-- RECORD EXCERPTS follows --

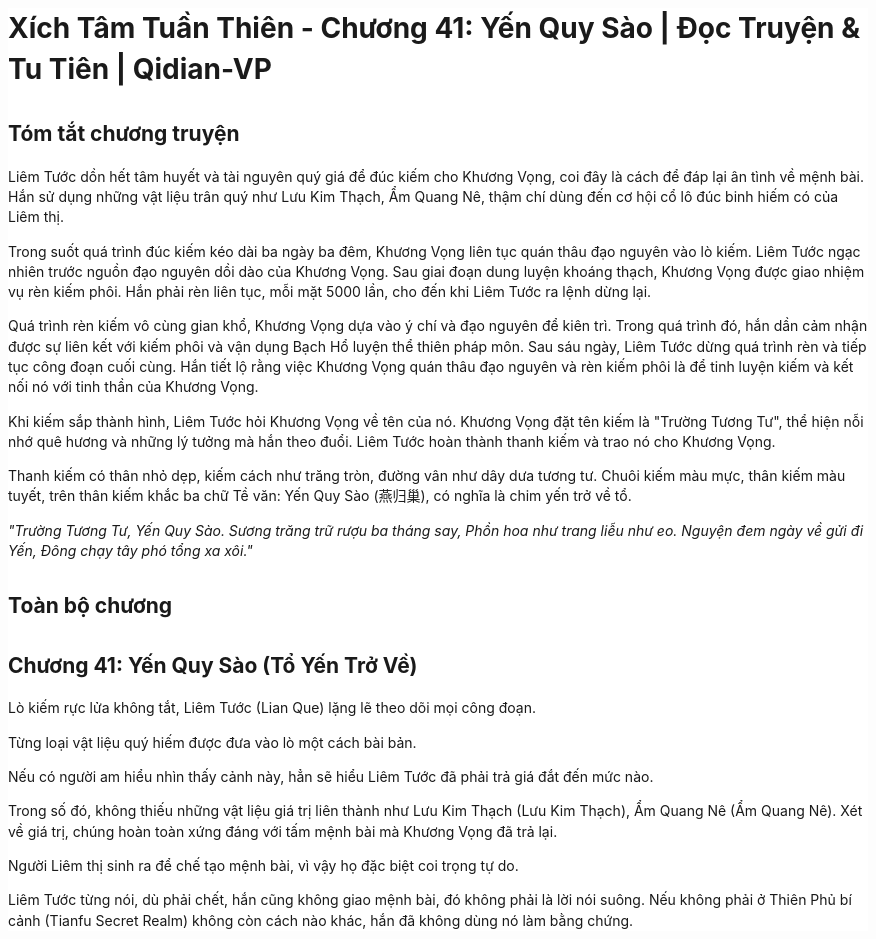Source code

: # Xích Tâm Tuần Thiên - Chương 41: Yến Quy Sào | Đọc Truyện & Tu Tiên | Qidian-VP



## Tóm tắt chương truyện

Liêm Tước dồn hết tâm huyết và tài nguyên quý giá để đúc kiếm cho Khương Vọng, coi đây là cách để đáp lại ân tình về mệnh bài. Hắn sử dụng những vật liệu trân quý như Lưu Kim Thạch, Ẩm Quang Nê, thậm chí dùng đến cơ hội cổ lô đúc binh hiếm có của Liêm thị.

Trong suốt quá trình đúc kiếm kéo dài ba ngày ba đêm, Khương Vọng liên tục quán thâu đạo nguyên vào lò kiếm. Liêm Tước ngạc nhiên trước nguồn đạo nguyên dồi dào của Khương Vọng. Sau giai đoạn dung luyện khoáng thạch, Khương Vọng được giao nhiệm vụ rèn kiếm phôi. Hắn phải rèn liên tục, mỗi mặt 5000 lần, cho đến khi Liêm Tước ra lệnh dừng lại.

Quá trình rèn kiếm vô cùng gian khổ, Khương Vọng dựa vào ý chí và đạo nguyên để kiên trì. Trong quá trình đó, hắn dần cảm nhận được sự liên kết với kiếm phôi và vận dụng Bạch Hổ luyện thể thiên pháp môn. Sau sáu ngày, Liêm Tước dừng quá trình rèn và tiếp tục công đoạn cuối cùng. Hắn tiết lộ rằng việc Khương Vọng quán thâu đạo nguyên và rèn kiếm phôi là để tinh luyện kiếm và kết nối nó với tinh thần của Khương Vọng.

Khi kiếm sắp thành hình, Liêm Tước hỏi Khương Vọng về tên của nó. Khương Vọng đặt tên kiếm là "Trường Tương Tư", thể hiện nỗi nhớ quê hương và những lý tưởng mà hắn theo đuổi. Liêm Tước hoàn thành thanh kiếm và trao nó cho Khương Vọng.

Thanh kiếm có thân nhỏ dẹp, kiếm cách như trăng tròn, đường vân như dây dưa tương tư. Chuôi kiếm màu mực, thân kiếm màu tuyết, trên thân kiếm khắc ba chữ Tề văn: Yến Quy Sào (燕归巢), có nghĩa là chim yến trở về tổ.

*"Trường Tương Tư, Yến Quy Sào.
Sương trăng trữ rượu ba tháng say,
Phồn hoa như trang liễu như eo.
Nguyện đem ngày về gửi đi Yến,
Đông chạy tây phó tổng xa xôi."*


## Toàn bộ chương

## Chương 41: Yến Quy Sào (Tổ Yến Trở Về)

Lò kiếm rực lửa không tắt, Liêm Tước (Lian Que) lặng lẽ theo dõi mọi công đoạn.

Từng loại vật liệu quý hiếm được đưa vào lò một cách bài bản.

Nếu có người am hiểu nhìn thấy cảnh này, hẳn sẽ hiểu Liêm Tước đã phải trả giá đắt đến mức nào.

Trong số đó, không thiếu những vật liệu giá trị liên thành như Lưu Kim Thạch (Lưu Kim Thạch), Ẩm Quang Nê (Ẩm Quang Nê). Xét về giá trị, chúng hoàn toàn xứng đáng với tấm mệnh bài mà Khương Vọng đã trả lại.

Người Liêm thị sinh ra để chế tạo mệnh bài, vì vậy họ đặc biệt coi trọng tự do.

Liêm Tước từng nói, dù phải chết, hắn cũng không giao mệnh bài, đó không phải là lời nói suông. Nếu không phải ở Thiên Phủ bí cảnh (Tianfu Secret Realm) không còn cách nào khác, hắn đã không dùng nó làm bằng chứng.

-- RECORD EXCERPTS concluded --

WHAT TO WORK ON: Return each line from the data where the string "Quang" can be found.

ANSWER TO THIS TASK:
Liêm Tước dồn hết tâm huyết và tài nguyên quý giá để đúc kiếm cho Khương Vọng, coi đây là cách để đáp lại ân tình về mệnh bài. Hắn sử dụng những vật liệu trân quý như Lưu Kim Thạch, Ẩm Quang Nê, thậm chí dùng đến cơ hội cổ lô đúc binh hiếm có của Liêm thị.
Trong số đó, không thiếu những vật liệu giá trị liên thành như Lưu Kim Thạch (Lưu Kim Thạch), Ẩm Quang Nê (Ẩm Quang Nê). Xét về giá trị, chúng hoàn toàn xứng đáng với tấm mệnh bài mà Khương Vọng đã trả lại.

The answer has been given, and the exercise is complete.